**DATASET ROWS**
## Begin

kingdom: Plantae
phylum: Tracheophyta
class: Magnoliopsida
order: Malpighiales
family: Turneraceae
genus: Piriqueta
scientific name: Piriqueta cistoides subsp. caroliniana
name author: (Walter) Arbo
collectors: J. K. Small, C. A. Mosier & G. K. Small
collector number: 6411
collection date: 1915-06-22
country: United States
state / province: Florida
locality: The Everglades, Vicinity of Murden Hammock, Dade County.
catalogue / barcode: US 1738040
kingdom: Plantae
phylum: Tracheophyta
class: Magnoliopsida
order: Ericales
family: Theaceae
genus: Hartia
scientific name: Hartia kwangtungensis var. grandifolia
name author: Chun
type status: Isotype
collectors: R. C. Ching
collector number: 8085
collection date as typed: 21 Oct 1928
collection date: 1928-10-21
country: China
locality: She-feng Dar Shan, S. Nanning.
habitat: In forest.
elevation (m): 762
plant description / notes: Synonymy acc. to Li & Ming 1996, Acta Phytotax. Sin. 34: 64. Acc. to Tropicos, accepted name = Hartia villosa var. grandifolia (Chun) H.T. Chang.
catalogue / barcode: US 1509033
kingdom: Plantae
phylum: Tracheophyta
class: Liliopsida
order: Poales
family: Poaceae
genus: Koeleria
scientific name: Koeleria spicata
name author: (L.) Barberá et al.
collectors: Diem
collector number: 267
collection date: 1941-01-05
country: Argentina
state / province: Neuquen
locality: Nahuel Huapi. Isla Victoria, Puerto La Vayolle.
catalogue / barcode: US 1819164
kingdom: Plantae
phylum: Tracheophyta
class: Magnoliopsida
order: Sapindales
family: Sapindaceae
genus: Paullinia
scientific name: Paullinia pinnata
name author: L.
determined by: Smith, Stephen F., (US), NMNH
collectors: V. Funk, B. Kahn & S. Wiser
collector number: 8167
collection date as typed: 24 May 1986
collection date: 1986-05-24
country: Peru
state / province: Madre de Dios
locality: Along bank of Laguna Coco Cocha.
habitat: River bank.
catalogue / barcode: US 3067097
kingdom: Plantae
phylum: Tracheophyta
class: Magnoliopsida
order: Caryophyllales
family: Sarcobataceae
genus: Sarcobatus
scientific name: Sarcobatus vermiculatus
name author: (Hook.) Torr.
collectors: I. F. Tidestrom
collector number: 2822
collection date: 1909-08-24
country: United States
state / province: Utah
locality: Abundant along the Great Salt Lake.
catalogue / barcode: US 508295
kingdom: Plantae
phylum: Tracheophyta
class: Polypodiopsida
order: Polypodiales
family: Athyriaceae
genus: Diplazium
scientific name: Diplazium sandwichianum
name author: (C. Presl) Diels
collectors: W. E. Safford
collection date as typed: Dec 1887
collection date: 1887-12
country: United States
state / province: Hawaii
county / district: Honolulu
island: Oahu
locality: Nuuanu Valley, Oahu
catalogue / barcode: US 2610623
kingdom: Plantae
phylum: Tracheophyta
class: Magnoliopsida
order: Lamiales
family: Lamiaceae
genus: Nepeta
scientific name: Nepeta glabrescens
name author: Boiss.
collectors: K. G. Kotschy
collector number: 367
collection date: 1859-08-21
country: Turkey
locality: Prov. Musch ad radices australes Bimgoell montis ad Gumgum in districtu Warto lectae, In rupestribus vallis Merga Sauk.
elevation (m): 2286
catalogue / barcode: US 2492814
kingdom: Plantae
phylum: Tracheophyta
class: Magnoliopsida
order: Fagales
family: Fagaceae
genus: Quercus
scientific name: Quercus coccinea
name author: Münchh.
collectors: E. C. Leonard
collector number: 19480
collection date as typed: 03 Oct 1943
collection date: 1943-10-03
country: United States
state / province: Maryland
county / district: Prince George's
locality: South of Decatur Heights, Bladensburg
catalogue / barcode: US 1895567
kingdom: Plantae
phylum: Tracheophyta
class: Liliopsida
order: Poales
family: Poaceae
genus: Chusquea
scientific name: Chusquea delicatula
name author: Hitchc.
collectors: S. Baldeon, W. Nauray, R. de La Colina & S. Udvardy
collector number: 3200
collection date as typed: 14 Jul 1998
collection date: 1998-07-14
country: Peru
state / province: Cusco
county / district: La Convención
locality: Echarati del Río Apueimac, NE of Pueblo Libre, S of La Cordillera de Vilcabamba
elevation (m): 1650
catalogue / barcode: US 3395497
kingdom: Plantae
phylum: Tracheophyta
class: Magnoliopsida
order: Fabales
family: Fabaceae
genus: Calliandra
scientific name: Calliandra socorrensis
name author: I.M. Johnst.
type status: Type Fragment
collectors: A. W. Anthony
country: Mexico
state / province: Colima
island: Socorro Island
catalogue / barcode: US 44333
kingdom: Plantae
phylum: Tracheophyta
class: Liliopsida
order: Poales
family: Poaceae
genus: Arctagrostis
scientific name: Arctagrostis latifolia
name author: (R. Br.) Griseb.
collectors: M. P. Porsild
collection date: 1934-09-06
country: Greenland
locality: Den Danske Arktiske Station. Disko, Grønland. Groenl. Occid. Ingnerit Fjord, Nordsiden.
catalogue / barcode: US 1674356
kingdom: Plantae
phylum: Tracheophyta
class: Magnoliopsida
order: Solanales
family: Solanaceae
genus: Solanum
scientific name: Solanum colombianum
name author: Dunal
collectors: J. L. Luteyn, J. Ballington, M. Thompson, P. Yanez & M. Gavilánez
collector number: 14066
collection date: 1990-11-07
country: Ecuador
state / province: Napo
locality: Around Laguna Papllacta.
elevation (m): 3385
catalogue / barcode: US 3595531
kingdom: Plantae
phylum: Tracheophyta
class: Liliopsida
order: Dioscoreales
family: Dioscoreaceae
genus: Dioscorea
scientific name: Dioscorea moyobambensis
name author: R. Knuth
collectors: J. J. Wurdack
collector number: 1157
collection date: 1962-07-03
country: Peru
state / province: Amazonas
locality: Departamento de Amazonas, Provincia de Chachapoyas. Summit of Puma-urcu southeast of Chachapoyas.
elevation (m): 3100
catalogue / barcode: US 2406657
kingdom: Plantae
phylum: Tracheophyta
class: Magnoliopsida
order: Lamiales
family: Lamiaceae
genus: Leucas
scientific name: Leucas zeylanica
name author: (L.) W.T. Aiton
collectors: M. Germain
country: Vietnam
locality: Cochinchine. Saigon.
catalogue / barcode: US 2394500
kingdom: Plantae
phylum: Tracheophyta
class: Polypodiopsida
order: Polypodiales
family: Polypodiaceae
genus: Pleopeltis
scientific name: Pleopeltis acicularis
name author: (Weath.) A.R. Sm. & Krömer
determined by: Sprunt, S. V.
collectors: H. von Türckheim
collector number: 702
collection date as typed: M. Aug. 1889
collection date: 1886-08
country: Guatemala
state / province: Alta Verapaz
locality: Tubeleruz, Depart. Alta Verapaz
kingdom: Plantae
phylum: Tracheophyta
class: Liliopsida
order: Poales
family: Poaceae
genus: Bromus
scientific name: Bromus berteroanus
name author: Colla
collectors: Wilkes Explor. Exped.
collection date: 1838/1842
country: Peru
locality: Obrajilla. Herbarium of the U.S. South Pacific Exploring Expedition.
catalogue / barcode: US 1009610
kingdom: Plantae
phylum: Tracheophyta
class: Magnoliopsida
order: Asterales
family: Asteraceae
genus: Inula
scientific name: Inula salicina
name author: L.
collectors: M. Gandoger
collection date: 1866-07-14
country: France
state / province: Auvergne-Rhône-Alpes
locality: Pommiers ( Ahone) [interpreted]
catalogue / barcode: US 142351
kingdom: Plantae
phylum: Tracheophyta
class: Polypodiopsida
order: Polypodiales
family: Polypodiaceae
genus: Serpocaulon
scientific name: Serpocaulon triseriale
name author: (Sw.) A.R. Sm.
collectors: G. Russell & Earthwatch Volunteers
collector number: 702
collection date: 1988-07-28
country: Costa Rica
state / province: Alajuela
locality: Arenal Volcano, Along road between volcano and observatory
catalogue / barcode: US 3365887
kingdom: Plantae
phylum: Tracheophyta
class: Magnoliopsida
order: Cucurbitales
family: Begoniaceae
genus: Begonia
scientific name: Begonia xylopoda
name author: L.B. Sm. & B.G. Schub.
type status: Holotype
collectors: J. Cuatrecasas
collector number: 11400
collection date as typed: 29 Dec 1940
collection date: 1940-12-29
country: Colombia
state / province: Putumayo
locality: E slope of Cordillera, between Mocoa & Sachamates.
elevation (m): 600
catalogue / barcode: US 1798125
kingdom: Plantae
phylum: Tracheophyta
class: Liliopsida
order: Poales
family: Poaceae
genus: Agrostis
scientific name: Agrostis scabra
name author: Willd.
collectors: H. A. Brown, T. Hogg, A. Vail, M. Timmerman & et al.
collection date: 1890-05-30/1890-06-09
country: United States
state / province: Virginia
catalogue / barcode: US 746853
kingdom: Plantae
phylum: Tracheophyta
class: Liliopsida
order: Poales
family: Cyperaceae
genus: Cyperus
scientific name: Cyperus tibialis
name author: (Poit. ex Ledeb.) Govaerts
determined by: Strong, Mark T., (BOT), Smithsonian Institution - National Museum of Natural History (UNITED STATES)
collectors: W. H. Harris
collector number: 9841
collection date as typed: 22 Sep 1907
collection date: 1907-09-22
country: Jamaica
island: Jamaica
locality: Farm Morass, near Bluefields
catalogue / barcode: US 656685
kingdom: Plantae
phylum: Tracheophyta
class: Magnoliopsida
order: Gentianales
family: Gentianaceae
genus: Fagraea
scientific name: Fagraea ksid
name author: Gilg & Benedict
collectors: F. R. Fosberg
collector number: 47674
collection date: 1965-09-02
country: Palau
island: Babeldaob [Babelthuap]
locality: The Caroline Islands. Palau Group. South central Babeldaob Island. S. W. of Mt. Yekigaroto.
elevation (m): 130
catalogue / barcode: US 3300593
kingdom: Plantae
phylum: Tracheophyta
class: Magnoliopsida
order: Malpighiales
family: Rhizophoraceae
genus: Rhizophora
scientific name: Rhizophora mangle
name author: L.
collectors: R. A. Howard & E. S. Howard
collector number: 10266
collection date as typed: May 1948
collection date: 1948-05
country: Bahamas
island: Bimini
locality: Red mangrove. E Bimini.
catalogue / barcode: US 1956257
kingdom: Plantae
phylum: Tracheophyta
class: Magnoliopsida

## End

**DIRECTION**
Copy out, word for word, the stretch of the material from the line containing "collection date as typed: 22 Sep 1907" through its final line.

**TASK RESPONSE**
collection date as typed: 22 Sep 1907
collection date: 1907-09-22
country: Jamaica
island: Jamaica
locality: Farm Morass, near Bluefields
catalogue / barcode: US 656685
kingdom: Plantae
phylum: Tracheophyta
class: Magnoliopsida
order: Gentianales
family: Gentianaceae
genus: Fagraea
scientific name: Fagraea ksid
name author: Gilg & Benedict
collectors: F. R. Fosberg
collector number: 47674
collection date: 1965-09-02
country: Palau
island: Babeldaob [Babelthuap]
locality: The Caroline Islands. Palau Group. South central Babeldaob Island. S. W. of Mt. Yekigaroto.
elevation (m): 130
catalogue / barcode: US 3300593
kingdom: Plantae
phylum: Tracheophyta
class: Magnoliopsida
order: Malpighiales
family: Rhizophoraceae
genus: Rhizophora
scientific name: Rhizophora mangle
name author: L.
collectors: R. A. Howard & E. S. Howard
collector number: 10266
collection date as typed: May 1948
collection date: 1948-05
country: Bahamas
island: Bimini
locality: Red mangrove. E Bimini.
catalogue / barcode: US 1956257
kingdom: Plantae
phylum: Tracheophyta
class: Magnoliopsida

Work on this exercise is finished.